### 所给文本
----

1.三次样条插值函数
%%三次样条插值
%%bc为boundary conditions(边界条件),当已知两端点的一阶导数值时为-1,当已知两端的二阶导数时为0,当函数为周期函数时为1
%%X为节点值,Y为函数表达式(attribute=0)或者具体值(attribute=1)
function CSI = Cubic_spline_interpolation(X,Y,precision,attribute,bc)
[m,n] = size(X);a = min(X);b = max(X);n = n-1;
X = sort(X);
%%画已知函数或已知点图像
if attribute == 0
F = subs(Y,X);
t = a:(b-a)/precision:b;
Y_real = subs(Y,t);
pic = figure;
set(pic,'color','w');
plot(X,F,'r*',t,Y_real,'b');
grid on
xlabel('x shaft');ylabel('y shaft');
title('三次样条插值');
hold on
elseif attribute ==1
F = Y;
pic = figure;
set(pic,'color','w');
plot(X,F,'r*');
grid on
xlabel('x shaft');ylabel('y shaft');
title('三次样条插值');
hold on
end
if bc == -1
left_endpoint = input('输入左端点的一阶导数值:');
right_endpoint = input('输入右端点的一阶导数值:');
for i = 1:n
X_one_interval{i} = [X(i),X(i+1)];%%节点构造区间
F_one_interval{i} = [F(i),F(i+1)];%%构造节点值区间
F_all_bad(i) = The_first_order_All_bad(F_one_interval{i},X_one_interval{i},attribute);%%节点区间的一阶均差
h(i) = X(i+1)-X(i);
end
%%样条插值算法
for i = 1:n-1
mu(i) = h(i)/(h(i)+h(i+1));
end
mu(n) = 1;
lambda(1) = 1;
for i = 2:n
lambda(i) = h(i)/(h(i-1)+h(i));
end
d(1)=6*(F_all_bad(1)-left_endpoint)/h(1);
for i = 2:n
d(i) = 6*(F_all_bad(i)-F_all_bad(i-1))/(h(i-1)+h(i));
end
d(n+1) = 6*(right_endpoint-F_all_bad(n))/h(n);
A = zeros(n+1,n+1);
for i = 1:n+1
for j = 1:n+1
if i == j
A(i,j) = 2;
elseif (i-j) == 1
A(i,j) = mu(j);
elseif (j-i) == 1
A(i,j) = lambda(i);
end
end
end
%%解样条算法中的线性方程组得出解
disp('样条函数初始系数:');
M = vpa((A\d')',6)

----

请把上面三次样条插值代码注释里的这句话译成英文:“X为节点值,Y为函数表达式(attribute=0)或者具体值(attribute=1)”。

### 数据记录
----

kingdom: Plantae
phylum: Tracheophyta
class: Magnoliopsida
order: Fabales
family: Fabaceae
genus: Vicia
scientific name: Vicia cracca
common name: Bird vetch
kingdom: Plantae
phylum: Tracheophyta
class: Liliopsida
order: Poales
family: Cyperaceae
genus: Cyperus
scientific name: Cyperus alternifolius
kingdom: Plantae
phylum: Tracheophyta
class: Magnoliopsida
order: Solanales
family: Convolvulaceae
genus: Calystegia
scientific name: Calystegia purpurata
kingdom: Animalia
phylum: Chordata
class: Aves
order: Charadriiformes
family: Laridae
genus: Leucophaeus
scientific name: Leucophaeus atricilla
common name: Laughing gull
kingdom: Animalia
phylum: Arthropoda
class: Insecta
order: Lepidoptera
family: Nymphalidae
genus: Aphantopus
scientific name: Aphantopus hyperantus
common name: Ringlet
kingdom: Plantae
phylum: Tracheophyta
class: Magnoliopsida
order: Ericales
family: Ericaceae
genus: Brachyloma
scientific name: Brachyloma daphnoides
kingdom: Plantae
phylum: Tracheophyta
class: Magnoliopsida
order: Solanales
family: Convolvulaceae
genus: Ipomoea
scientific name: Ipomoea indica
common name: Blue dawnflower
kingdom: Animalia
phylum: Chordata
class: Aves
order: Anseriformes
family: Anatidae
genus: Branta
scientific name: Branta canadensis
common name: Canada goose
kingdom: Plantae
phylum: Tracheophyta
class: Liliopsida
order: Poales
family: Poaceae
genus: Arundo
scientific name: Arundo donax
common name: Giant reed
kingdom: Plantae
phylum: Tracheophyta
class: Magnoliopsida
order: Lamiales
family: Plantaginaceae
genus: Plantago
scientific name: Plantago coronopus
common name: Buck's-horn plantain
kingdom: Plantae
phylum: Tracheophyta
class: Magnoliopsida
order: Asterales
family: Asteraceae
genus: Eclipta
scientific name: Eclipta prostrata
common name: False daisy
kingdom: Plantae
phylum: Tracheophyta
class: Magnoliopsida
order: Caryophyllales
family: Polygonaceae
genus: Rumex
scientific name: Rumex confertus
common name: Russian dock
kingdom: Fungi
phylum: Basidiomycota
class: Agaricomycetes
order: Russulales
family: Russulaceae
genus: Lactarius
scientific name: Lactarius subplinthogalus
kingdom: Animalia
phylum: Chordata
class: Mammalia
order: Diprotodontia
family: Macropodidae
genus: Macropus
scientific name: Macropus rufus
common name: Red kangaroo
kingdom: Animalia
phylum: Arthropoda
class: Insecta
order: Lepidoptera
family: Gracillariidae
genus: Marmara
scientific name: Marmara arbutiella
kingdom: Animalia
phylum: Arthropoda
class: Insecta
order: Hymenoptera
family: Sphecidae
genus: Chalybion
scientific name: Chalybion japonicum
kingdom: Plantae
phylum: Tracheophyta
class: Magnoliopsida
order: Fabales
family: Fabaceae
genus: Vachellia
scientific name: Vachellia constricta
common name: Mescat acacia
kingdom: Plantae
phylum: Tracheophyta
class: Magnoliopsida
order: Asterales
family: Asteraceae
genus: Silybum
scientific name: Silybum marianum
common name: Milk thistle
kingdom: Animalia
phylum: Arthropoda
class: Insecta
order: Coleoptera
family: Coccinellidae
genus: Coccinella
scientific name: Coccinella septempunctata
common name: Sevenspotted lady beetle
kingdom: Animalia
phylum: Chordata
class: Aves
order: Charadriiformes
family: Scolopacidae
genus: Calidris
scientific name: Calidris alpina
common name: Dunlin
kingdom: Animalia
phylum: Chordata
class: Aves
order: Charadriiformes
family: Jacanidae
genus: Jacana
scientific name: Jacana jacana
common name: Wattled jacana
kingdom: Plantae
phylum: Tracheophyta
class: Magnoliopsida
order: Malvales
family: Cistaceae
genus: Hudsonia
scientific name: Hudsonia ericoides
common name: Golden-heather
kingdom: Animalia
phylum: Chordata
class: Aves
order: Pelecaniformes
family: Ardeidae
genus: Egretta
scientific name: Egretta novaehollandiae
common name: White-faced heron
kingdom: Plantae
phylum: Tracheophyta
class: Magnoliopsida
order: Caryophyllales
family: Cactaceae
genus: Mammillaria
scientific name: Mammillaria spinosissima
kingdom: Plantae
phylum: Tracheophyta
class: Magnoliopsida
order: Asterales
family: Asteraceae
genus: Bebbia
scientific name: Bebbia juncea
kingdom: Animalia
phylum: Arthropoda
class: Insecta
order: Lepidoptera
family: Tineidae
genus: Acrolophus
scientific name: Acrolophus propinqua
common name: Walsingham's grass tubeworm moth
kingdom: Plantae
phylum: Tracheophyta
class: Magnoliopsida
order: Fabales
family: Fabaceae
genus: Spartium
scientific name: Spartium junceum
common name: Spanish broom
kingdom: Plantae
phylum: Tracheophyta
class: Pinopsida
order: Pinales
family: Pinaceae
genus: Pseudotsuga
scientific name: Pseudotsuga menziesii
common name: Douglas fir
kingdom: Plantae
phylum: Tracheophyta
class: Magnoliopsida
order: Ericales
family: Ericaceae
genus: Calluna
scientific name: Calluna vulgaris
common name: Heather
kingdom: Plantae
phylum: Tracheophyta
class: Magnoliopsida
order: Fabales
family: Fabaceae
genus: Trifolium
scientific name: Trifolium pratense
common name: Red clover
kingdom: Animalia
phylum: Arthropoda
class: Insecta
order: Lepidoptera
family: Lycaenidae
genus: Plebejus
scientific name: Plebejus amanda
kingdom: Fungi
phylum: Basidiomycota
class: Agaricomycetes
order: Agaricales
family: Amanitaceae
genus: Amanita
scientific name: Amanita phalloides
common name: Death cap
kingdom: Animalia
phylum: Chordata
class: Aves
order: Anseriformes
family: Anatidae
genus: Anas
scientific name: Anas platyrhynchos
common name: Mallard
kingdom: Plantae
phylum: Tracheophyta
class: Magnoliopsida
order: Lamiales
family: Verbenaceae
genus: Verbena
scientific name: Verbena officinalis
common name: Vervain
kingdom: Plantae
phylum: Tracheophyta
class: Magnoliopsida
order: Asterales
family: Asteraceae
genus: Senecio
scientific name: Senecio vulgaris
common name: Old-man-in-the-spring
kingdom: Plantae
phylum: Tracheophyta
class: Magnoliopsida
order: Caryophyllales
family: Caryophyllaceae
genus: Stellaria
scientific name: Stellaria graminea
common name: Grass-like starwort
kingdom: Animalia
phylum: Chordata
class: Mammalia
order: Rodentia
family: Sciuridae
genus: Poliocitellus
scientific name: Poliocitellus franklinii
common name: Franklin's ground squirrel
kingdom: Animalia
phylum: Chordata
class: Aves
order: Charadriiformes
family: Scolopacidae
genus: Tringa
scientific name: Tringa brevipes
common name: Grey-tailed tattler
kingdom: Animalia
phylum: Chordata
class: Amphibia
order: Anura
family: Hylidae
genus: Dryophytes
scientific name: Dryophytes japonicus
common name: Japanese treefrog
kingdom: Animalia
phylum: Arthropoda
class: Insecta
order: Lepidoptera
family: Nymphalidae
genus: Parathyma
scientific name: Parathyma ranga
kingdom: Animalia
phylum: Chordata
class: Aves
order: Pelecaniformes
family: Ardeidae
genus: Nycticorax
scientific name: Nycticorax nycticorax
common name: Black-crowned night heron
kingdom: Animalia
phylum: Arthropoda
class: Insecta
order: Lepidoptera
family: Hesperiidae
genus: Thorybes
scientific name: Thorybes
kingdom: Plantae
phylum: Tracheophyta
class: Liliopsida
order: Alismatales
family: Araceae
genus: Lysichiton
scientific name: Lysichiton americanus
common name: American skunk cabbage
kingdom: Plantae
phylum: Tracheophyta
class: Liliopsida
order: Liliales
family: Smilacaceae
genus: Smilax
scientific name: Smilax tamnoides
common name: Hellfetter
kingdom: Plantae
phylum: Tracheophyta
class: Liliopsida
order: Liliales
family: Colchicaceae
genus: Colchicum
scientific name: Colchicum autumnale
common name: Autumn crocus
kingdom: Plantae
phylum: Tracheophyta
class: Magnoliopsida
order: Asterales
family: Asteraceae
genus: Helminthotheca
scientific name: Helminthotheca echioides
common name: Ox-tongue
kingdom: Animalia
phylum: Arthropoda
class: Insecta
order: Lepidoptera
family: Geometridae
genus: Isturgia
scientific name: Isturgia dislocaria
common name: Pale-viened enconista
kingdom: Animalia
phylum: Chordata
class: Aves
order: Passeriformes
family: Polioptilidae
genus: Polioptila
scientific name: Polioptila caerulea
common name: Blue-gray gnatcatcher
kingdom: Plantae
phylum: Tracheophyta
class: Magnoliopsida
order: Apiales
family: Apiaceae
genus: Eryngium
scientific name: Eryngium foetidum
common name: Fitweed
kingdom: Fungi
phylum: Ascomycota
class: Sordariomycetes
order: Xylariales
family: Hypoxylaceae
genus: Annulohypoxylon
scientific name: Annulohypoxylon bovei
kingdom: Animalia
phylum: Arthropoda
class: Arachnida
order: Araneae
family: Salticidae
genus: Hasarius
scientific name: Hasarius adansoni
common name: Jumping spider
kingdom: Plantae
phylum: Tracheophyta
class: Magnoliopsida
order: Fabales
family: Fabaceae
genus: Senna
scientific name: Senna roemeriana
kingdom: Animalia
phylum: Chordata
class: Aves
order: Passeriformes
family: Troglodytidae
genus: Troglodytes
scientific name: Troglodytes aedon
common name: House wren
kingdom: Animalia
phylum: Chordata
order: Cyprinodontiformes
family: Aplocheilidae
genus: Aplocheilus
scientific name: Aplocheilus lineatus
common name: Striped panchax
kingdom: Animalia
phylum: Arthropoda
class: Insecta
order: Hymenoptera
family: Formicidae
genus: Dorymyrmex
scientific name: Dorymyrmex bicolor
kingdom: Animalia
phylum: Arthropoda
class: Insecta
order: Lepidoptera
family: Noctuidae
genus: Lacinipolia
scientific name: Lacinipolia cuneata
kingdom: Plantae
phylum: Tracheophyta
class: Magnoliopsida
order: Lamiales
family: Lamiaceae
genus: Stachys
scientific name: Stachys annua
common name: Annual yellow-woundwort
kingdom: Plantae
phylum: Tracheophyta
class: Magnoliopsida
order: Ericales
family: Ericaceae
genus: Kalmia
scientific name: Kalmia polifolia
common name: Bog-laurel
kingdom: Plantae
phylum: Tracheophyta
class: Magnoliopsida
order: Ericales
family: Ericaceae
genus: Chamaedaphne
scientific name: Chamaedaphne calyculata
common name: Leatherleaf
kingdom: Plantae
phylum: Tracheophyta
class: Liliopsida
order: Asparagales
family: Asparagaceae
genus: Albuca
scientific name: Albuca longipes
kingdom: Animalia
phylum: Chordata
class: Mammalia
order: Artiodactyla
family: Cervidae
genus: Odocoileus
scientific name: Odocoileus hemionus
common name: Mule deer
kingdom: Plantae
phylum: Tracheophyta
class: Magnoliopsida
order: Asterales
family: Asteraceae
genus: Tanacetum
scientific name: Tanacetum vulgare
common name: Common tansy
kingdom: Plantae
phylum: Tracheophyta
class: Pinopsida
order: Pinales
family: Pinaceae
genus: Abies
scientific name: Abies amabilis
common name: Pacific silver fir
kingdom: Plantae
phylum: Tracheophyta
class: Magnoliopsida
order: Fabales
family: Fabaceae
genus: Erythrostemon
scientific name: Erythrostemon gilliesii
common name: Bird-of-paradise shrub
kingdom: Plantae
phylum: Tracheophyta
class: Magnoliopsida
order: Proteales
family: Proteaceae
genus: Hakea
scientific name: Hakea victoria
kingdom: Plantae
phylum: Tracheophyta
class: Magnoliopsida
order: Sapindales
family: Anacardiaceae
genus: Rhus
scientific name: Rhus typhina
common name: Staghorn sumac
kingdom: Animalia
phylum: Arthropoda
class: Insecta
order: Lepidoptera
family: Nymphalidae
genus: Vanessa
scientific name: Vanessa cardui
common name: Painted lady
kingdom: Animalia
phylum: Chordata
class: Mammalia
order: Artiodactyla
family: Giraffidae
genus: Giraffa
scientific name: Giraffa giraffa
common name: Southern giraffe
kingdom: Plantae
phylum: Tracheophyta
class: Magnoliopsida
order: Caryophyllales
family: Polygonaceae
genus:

----

### 练习解答
X is the node values, and Y is either a function expression (attribute=0) or specific values (attribute=1).